Global Leader Completes Internal Investigation Involving 20-25 Custodians within Days
Review 95,000 e-mail documents within ten days to determine whether there was verifiable employee misconduct to support disciplinary action.
Enable a team of eight contract reviewers to process and de-duplicate 200,000 records and evaluate and mark the remaining documents for responsiveness, all the while providing the client with real-time access to the entire project.
Within five days, the contract review team found 250 responsive documents from a data set originally 800 times larger. The project was completed in half the time with an average review rate of 450 documents per hour at the end of the review.
The Challenge
A Fortune 1000 company with a global brand learned of potential employee misconduct and initiated an internal investigation. It identified 20-25 suspected custodians and immediately collected their e-mail (including any attachments) from a specified time period for review and analysis.
The purpose of the review was to determine whether the evidence supported allegations of wrongdoing, and to develop a strategy on which to proceed. Time was of the essence as certain employees were placed on administrative leave pending the outcome.
What was of paramount concern was trustworthiness and responsiveness. The company wanted the project completed within ten days and its legal department was looking for links to specific websites in e-mail messages as well as attached photographs or other graphic files. Risk of public disclosure loomed over the project and the company remained sensitive to the security of its data.
The Solution
After sending DTI the 95,000 records at issue, the company simultaneously engaged its preferred staffing agency to hire contract reviewers for this short-term assignment. On Monday DTI began processing the data with Attenex Patterns. The data was then divided into 53 batches of 2000-2,500 documents each. It then assigned certain sets of batches to designated reviewers on Wednesday morning. By that afternoon, contract personnel were evaluating whether the material under scrutiny was relevant or not and separating them accordingly. Given the nature of the matter, privilege was not a concern.

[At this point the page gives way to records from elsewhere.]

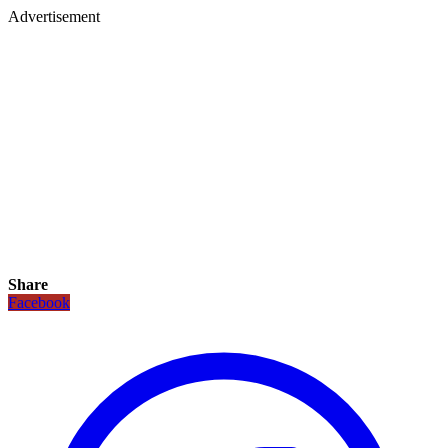
Advertisement
Share
Facebook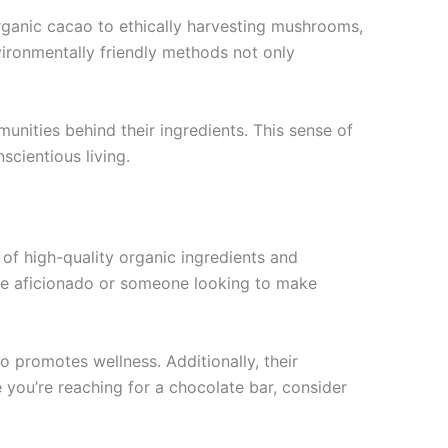
organic cacao to ethically harvesting mushrooms,
vironmentally friendly methods not only
nities behind their ingredients. This sense of
scientious living.
 of high-quality organic ingredients and
late aficionado or someone looking to make
o promotes wellness. Additionally, their
 you’re reaching for a chocolate bar, consider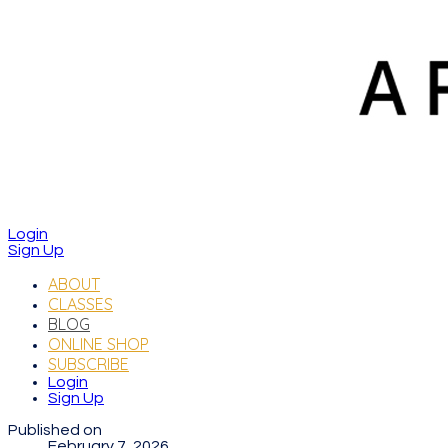
Login
Sign Up
ABOUT
CLASSES
BLOG
ONLINE SHOP
SUBSCRIBE
Login
Sign Up
Published on
February 7, 2026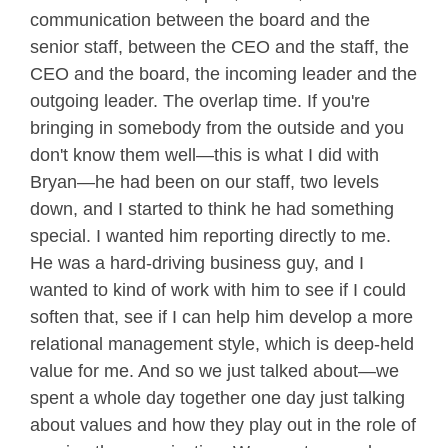
communication between the board and the
senior staff, between the CEO and the staff, the
CEO and the board, the incoming leader and the
outgoing leader. The overlap time. If you're
bringing in somebody from the outside and you
don't know them well—this is what I did with
Bryan—he had been on our staff, two levels
down, and I started to think he had something
special. I wanted him reporting directly to me.
He was a hard-driving business guy, and I
wanted to kind of work with him to see if I could
soften that, see if I can help him develop a more
relational management style, which is deep-held
value for me. And so we just talked about—we
spent a whole day together one day just talking
about values and how they play out in the role of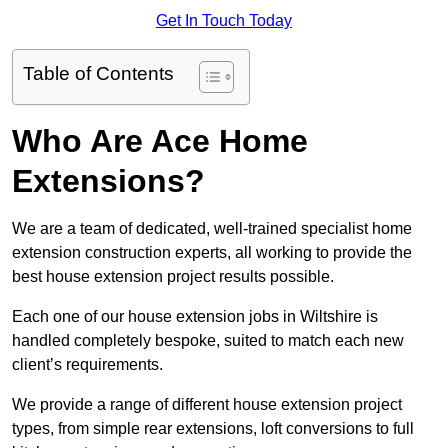
Get In Touch Today
Table of Contents
Who Are Ace Home
Extensions?
We are a team of dedicated, well-trained specialist home
extension construction experts, all working to provide the
best house extension project results possible.
Each one of our house extension jobs in Wiltshire is
handled completely bespoke, suited to match each new
client’s requirements.
We provide a range of different house extension project
types, from simple rear extensions, loft conversions to full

The company’s in-house e-discovery team seamlessly archived the files and sent individually marked DVDs to Document Technologies, Inc. for production. DTI asked the eight document reviewers to work six to eight-hour days until completion. Upon receipt of the 200,000 original files, DTI loaded them into the Attenex® Patterns® Workbench™ module and used its patented technology to de-duplicate 105,000 records by uniformly suppressing exact and near duplicates.
Review attorneys organized their analysis by employee following 1½ hours of training in the substance of the legal matter and one hour of software instruction. “It was pretty impressive that we could train document reviewers to use a tool for the first time in the morning and by that afternoon they were proficient,” says DTI’s Jennifer Beilstein, the Director of Hosting and Client Services in its National Technology Center.
In fact, contract personnel were reviewing 250-300 documents per hour by the next day, which was Thursday. By Friday, they were averaging 450 marks per hour. The performance was noteworthy because the market in which the review took place is not a hotbed for this type of work. As such, there were contractors who were completely unfamiliar with litigation specific tools.
“The software is so easy that they were able to follow a workflow and pick up the tool very quickly,” adds Beilstein.
The Results
In the end, the client was pleased. Ultimately, “the visualization of Attenex helped to increase review speed,” remarks Beilstein. “If there was no visualization, it would have been a lot slower.”
Using Attenex Patterns, however, they finished the project in only five days. With the concept analysis tools available through Document Mapper, reviewers were able to evaluate the material in clusters and quickly gauge relevancy. Of the 95,000 documents submitted, 250 were responsive. “It allowed our client and its staffing agency to take ownership, which made the review move smoothly,” says Beilstein. “To manage costs, corporations are trying to take back some of the control,” she adds.
While this was an important project for the client, it was one in which it did not need to utilize outside counsel at this stage. It collected the necessary material and enlisted the support of DTI to provide further review capability.
DTI controlled the review using the back end tools built into Attenex Patterns Workbench. When reporting to the client, DTI exported an index of the relevant documents so that in-house counsel could review the most critical records. It also provided TIFF-formatted images of each document on the index. Counsel reviewed those documents and followed-up with questions. Importantly, the lawyers did not want results in native format to avoid opening inappropriate e-mail attachments or photos to open on their computers.
In sum, Beilstein describes the project as “short, sweet and fast.” She might add efficient and cost-effective.